SNAPPY COMPRESSION RATION ARCHIVE
However, HAR still has some limitations that make it unpopular, such as immutable archive process, not being splittable, and compatibility issues.Ĭompression techniques in Hive can significantly reduce the amount of data transferring between mappers and reducers by proper intermediate output compression as well as output data size in HDFS by output compression. This is an option for storing a large number of small-sized files in HDFS, as storing a large number of small-sized files directly in HDFS is not very efficient. Hadoop Archive File (HAR) is another type of file format to pack HDFS files into archives. If you use several tools in the Hadoop ecosystem, PARQUET is a better choice in terms of adaptability. What’s more, Parquet has a wider range of support for the majority projects in the Hadoop ecosystem compared to ORC that only supports Hive and Pig.Ĭonsidering the maturity of Hive, it is suggested to use the ORC format if Hive is the main majority tool used in your Hadoop environment. PARQUET – This is another row columnar file format that has a similar design to that of ORC. sum will store the total length of all strings If the sum overflows long at any point during the calculation, no sum is recorded.įor strings, the minimum value, maximum value, and the sum of the lengths of the values are recorded. It also stores basic statistics, such as MIN, MAX, SUM, and COUNT, on columns as well as a lightweight index that can be used to skip blocks of rows that do not matter.įor integer and float types (tinyint, smallint, int, bigint,float,double), the column statistics includes the minimum, maximum, and sum.

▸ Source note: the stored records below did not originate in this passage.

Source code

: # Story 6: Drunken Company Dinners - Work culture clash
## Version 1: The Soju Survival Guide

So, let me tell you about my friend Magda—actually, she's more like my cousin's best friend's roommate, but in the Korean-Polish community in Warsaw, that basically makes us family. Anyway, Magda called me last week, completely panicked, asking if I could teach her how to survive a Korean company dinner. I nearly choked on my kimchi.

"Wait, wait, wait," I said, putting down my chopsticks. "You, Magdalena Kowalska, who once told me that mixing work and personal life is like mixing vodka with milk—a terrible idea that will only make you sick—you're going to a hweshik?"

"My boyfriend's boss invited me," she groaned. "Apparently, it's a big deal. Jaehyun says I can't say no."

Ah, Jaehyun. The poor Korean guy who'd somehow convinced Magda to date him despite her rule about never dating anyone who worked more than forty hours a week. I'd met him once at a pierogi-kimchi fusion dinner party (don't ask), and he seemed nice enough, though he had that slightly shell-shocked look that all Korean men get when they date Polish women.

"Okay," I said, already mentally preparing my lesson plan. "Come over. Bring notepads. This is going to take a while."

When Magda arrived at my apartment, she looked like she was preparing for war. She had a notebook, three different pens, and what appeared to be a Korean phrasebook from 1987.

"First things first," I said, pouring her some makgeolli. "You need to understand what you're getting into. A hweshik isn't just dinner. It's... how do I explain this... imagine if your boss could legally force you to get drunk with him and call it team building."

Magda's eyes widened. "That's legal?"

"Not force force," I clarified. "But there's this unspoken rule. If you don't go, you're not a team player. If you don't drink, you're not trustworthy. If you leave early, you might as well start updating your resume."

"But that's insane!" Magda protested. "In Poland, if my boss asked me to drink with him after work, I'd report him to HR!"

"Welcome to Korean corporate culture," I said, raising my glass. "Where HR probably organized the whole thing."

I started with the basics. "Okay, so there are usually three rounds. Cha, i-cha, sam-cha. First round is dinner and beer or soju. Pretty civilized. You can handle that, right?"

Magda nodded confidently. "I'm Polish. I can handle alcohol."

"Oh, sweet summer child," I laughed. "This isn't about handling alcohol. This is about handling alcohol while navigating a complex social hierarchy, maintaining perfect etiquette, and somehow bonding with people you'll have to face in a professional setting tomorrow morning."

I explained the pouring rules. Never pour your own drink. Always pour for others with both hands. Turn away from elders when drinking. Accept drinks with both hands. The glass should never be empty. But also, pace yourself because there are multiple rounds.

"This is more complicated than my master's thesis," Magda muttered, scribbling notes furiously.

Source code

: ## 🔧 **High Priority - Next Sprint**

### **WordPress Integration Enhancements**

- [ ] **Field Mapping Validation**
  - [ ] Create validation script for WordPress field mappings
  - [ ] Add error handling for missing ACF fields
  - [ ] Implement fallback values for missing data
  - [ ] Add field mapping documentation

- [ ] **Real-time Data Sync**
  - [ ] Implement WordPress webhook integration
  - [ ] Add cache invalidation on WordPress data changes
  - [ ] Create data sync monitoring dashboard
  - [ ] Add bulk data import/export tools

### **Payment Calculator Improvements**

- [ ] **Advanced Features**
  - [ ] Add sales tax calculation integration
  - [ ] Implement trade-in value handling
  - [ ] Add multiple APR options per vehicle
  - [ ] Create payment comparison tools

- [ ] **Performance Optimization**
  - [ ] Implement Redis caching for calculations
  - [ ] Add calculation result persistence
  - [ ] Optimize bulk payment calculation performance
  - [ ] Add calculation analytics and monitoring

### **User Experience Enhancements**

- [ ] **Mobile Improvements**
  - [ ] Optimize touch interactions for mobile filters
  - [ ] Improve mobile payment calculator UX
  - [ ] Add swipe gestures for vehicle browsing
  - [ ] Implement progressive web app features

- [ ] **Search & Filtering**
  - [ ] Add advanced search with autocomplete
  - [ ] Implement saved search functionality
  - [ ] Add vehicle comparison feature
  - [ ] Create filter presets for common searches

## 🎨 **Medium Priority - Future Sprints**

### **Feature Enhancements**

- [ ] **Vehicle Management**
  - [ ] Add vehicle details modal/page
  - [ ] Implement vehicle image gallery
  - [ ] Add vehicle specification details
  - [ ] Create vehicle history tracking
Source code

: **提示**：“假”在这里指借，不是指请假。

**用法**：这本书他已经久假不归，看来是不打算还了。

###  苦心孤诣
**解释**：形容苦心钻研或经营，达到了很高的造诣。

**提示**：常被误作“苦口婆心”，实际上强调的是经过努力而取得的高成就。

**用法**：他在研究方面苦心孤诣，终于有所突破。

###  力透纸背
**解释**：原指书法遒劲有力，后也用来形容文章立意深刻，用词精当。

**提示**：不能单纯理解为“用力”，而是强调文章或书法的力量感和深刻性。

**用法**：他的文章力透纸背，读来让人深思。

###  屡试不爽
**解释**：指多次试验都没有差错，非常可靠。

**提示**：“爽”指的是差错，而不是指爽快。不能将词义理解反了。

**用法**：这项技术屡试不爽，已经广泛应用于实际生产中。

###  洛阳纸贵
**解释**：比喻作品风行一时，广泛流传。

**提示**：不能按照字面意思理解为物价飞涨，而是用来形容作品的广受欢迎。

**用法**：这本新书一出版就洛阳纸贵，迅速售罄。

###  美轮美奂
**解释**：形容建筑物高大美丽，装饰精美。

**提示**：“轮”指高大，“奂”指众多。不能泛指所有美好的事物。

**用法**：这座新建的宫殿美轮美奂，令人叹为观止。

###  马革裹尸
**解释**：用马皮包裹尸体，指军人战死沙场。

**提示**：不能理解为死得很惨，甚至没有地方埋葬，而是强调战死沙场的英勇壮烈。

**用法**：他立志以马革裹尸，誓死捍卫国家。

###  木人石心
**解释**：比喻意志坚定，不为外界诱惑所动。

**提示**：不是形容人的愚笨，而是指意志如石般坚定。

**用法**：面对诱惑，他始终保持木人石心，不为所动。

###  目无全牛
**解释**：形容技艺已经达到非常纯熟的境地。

Different from RCFILE that relies on metastore to know data types, the ORC file understands the data types by using specific encoders so that it can optimize compression depending on different types. It provides a larger block size of 256 MB by default (RCFILE has 4 MB and SEQUENCEFILE has 1 MB) optimized for large sequential reads on HDFS for more throughput and fewer files to reduce overload in the namenode. The ORC format can be considered an improved version of RCFILE. ORC – This is short for Optimized Row Columnar.